- _Task item_:
Across the records below, report how many lines include the word "Recuperação", stating the number alone.
*** Source material ***
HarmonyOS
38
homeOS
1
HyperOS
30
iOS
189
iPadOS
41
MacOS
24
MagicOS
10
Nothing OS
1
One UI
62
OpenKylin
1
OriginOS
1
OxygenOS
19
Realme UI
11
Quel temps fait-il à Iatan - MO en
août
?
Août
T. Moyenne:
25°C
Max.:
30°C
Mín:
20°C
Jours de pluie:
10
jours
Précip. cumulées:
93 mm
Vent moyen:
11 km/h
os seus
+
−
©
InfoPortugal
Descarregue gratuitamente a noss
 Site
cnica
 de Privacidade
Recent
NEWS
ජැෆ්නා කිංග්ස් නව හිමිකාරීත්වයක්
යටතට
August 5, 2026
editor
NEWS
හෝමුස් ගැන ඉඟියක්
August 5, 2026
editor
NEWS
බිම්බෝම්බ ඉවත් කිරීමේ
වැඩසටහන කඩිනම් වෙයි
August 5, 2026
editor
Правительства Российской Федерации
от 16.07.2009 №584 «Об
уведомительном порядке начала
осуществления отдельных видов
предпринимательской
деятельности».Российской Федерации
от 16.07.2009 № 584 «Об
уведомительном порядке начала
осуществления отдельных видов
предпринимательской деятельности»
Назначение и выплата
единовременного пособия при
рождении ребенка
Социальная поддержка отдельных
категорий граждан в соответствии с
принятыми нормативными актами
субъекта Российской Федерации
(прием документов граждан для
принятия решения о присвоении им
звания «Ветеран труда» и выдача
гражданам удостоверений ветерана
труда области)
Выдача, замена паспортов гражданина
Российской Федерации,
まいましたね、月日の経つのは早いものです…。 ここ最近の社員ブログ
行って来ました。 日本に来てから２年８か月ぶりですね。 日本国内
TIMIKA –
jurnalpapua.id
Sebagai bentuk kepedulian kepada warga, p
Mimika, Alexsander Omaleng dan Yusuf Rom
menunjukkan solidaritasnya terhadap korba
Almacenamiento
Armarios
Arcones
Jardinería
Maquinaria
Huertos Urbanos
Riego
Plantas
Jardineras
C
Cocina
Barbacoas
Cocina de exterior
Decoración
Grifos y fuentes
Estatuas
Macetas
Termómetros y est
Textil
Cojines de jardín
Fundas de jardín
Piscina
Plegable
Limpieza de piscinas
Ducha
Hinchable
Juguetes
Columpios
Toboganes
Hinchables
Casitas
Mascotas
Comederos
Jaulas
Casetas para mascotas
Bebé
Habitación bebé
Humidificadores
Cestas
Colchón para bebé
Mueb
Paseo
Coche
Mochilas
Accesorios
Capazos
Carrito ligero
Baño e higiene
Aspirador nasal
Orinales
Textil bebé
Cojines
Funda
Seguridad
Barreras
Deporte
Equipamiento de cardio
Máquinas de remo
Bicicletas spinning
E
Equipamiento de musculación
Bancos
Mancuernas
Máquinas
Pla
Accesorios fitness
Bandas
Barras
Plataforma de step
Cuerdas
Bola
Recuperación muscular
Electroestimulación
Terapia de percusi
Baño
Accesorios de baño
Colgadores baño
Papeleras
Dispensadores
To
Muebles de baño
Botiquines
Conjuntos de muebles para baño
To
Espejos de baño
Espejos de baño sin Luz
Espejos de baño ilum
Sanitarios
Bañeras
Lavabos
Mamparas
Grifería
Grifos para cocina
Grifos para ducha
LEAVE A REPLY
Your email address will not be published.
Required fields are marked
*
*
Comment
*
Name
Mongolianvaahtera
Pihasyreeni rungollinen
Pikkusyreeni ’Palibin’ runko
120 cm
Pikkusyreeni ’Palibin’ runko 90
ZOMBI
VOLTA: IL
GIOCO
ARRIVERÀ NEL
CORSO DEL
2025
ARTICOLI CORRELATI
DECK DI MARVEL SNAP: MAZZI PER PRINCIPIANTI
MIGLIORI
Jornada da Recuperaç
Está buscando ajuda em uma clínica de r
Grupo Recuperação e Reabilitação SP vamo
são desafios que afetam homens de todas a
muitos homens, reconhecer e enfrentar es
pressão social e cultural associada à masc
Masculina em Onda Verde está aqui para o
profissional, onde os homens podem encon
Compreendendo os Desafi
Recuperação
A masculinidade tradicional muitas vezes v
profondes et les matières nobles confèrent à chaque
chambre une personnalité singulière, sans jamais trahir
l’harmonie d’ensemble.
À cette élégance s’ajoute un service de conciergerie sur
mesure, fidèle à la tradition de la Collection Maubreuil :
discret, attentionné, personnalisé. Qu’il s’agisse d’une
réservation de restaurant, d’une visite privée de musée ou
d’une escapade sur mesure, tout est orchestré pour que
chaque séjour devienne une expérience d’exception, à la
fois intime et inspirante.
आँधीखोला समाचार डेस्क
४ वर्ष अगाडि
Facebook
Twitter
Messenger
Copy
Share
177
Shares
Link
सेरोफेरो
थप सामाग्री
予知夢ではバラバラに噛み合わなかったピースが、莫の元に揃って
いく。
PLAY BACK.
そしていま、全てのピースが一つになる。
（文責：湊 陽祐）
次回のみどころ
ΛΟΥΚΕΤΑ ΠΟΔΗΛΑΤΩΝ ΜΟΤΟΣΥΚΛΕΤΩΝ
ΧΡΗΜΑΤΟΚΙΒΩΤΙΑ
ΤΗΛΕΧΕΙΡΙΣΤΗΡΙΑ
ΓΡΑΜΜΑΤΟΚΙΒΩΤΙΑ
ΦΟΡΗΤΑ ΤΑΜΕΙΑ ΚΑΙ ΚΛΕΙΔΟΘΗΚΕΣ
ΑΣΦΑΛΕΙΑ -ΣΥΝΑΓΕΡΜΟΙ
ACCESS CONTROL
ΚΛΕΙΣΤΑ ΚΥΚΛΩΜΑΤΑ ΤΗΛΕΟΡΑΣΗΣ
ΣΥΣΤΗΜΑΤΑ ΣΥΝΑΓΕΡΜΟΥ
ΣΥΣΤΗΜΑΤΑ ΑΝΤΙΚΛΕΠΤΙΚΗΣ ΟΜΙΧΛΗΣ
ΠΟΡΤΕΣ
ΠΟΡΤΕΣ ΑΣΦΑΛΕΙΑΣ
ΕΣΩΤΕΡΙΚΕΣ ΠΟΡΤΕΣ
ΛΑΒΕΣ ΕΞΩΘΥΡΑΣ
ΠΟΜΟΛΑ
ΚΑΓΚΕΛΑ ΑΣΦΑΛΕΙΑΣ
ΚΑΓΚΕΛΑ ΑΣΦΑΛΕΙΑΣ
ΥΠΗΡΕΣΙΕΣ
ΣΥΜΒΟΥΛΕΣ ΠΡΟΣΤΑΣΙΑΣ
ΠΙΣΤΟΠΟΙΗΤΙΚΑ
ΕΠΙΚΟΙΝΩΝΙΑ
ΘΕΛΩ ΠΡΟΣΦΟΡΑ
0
*** End of Source material ***
- _Exercise answer_:
2